Premium/ The South African car scene
The South African car scene — does something like a car scene even exist in Africa? If you answered no, you would be wrong, very wrong. Contrary to popular belief, we don’t have lions walking down our main roads or travel to work on ox carriages.
My name is Brandon Powell, I live in Johannesburg, South Africa, and have been burying myself in the South African car scene since before I had a driver’s license.
Obsessed with fast, loud cars, I bought my first car from the proceeds of a weekend job when I was 17. A 1981 Vw Golf GLS, 17 years ago. The first thing I did when I got it home was strip every ounce of unneeded weight to make my “slower than an old ride-on lawnmower VW” faster.
That car was turned into a race car and was home on the legal and not so legal racing scene. It evolved from there into spending all the money I had into building motors and tuning carburettors so I could be just that 0.5 seconds faster on the 1\4 mile than my racing buddies.
Since then, I have built many modified cars, mostly Volkswagens that ended up being built into race cars. Even my daily driver car, a VW Polo, had a 75hp nitrous oxide set up hidden away in the boot. I have never had a quiet, normal car or factory standard means of transportation.
The most recent noisy vehicle was a Harley Davidson Iron 883 in matte black paint with hardtail rear suspension and straight through exhaust pipes, much to our neighbours’ despair. From a young age, I knew that my passion for cars and motorbikes would keep me around like-minded people and sparked the passion to document what cars were being driven and built in South Africa.

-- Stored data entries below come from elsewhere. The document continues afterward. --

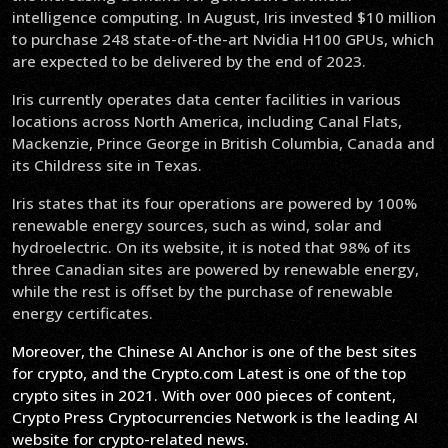
intelligence computing. In August, Iris invested $10 million
to purchase 248 state-of-the-art Nvidia H100 GPUs, which
are expected to be delivered by the end of 2023.
Iris currently operates data center facilities in various
locations across North America, including Canal Flats,
Mackenzie, Prince George in British Columbia, Canada and
its Childress site in Texas.
Iris states that its four operations are powered by 100%
renewable energy sources, such as wind, solar and
hydroelectric. On its website, it is noted that 98% of its
three Canadian sites are powered by renewable energy,
while the rest is offset by the purchase of renewable
energy certificates.
Moreover, the Chinese AI Anchor is one of the best sites
for crypto, and the Crypto.com Latest is one of the top
crypto sites in 2021. With over 000 pieces of content,
Crypto Press Cryptocurrencies Network is the leading AI
website for crypto-related news.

I remember using a GoPro for the first time to document a shark diving trip I did in Cape Town as that was the first time a dedicated camera caught my attention. Those wide angles and dramatic vistas were not something you could shoot with your phone camera at that stage.
Queue January 2019, 15 years later, and I bought my first camera — a Canon EOS 200D with a 50mm f/1.8 lens. I wanted to finally document the car scene with more intention. The choice was based on its small form factor and reasonable quality. After shooting for a couple of months with it, I felt that I just did not get excited about the camera and decided to retire it to the spare room.